The successive cuts in business tax for financial and insurance companies since 2001 were important measures taken by the central government to help companies become stronger, Xia said.

Experts estimated that a cut in the business tax rate by one percentage point could help financial and insurance companies save 6 billion yuan (US$722 million) a year.

Zhang Peisen, a senior expert with the Taxation Research Institute, said: "This will surely help these companies increase their profits as well as their competitiveness."

When China began to implement a new taxation system in 1994, it imposed a rate of 5 percent for business tax on financial and insurance companies and a rate of 55 percent for income tax.

In 1997, it adjusted the business tax rate to 8 percent and the income tax rate to 33 percent.

With the aim of supporting the reform of the financial and insurance industries, the government decided to cut the business tax rate from 8 per cent to 5 percent over three years.

The State-owned commercial banks were the largest beneficiaries of the tax rate cut because their business income accounted for an important part of their total income, Zhang said.

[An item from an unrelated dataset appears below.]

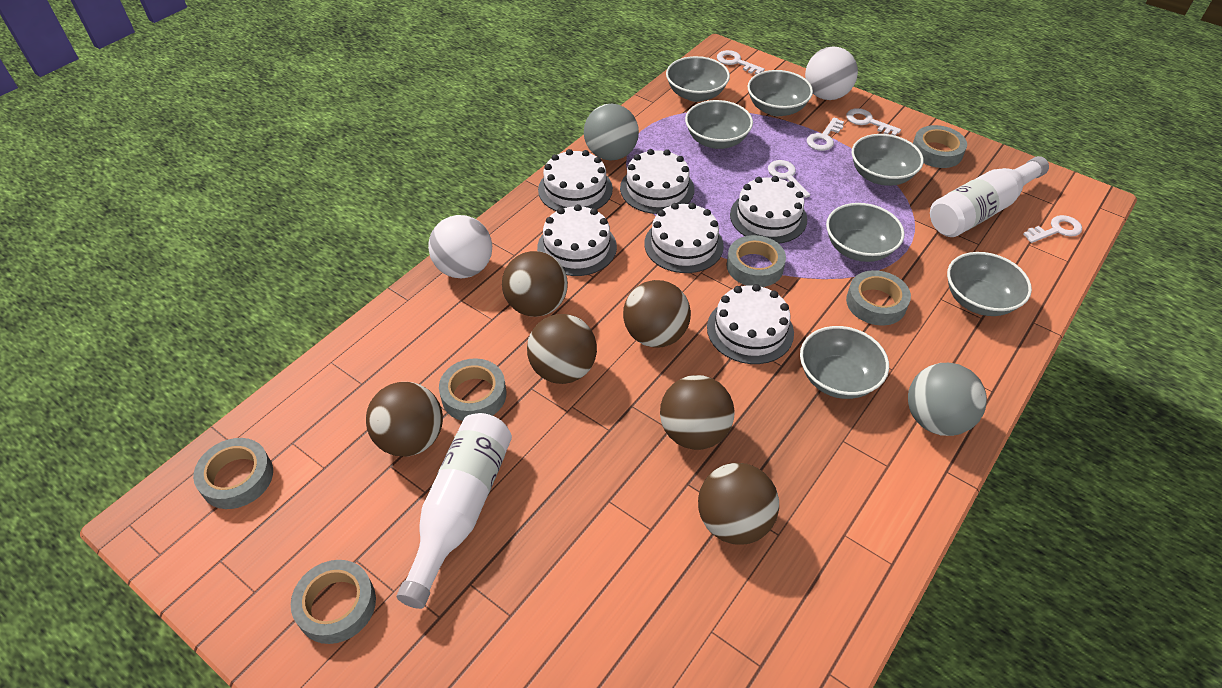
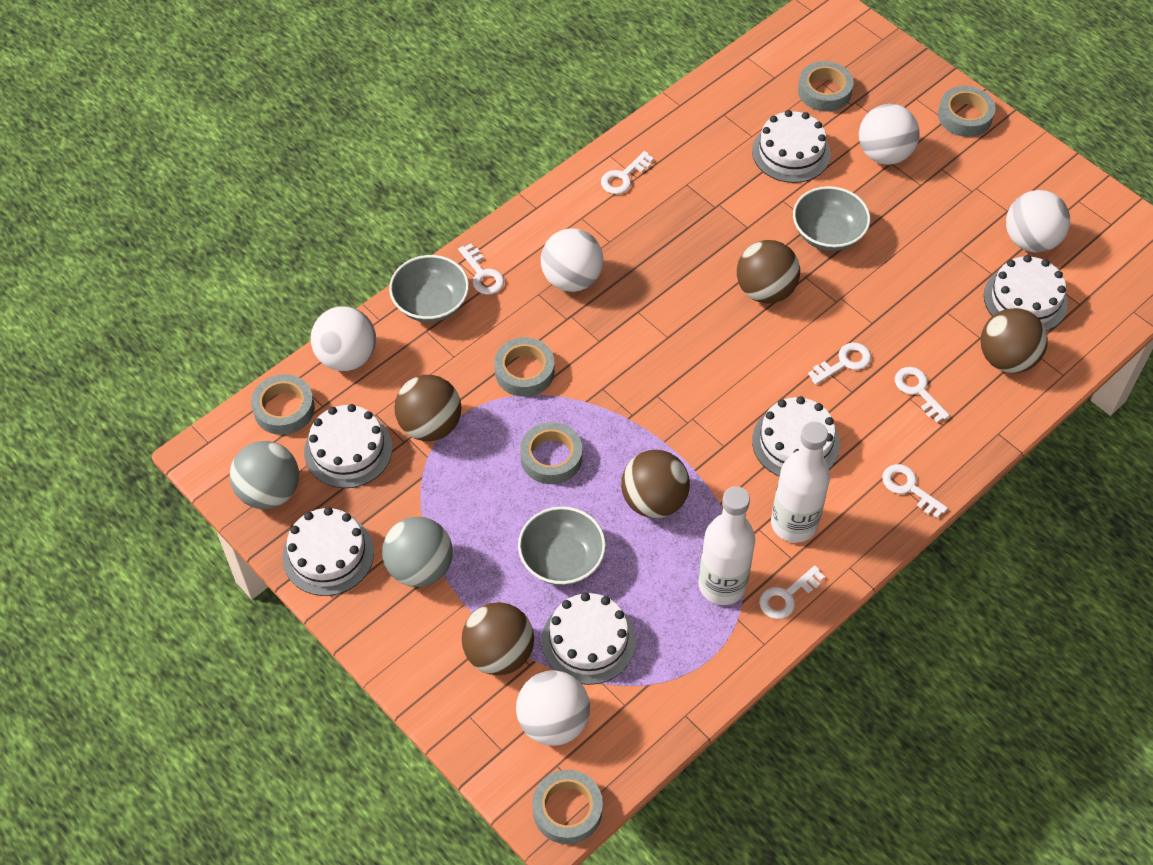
brown ball: 6 -> 5
grey bowl: 7 -> 3
white ball: 2 -> 5
white key: 5 -> 6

The cut in business tax could help increase their capital adequacy, he said.

The country's Law on Commercial Banks stipulates that commercial banks' capital-adequacy ratio should reach at least 8 percent, the minimum required by the Basel agreement reached by international banking managers.

This means China's commercial banks - especially the big four State-owned banks - will have to achieve the goal before they can be listed on the stock market, said Ding Maozhan, director of the Policy Research Department of Beijing's Chongwen district government.

The People's Bank of China, the central bank, said the big four State-owned banks - the Agricultural Bank of China, Bank of China, China Construction Bank and the Industrial and Commercial Bank of China - will be transformed into large, modern and strongly competitive commercial banks in five years or so.

Some State-owned commercial banks will be restructured to become State-controlled shareholding commercial banks, the central bank said.

With the aim of raising their capital-adequacy ratio, commercial banks will have to reduce the amount of risky assets they hold and increase their profits, Ding said.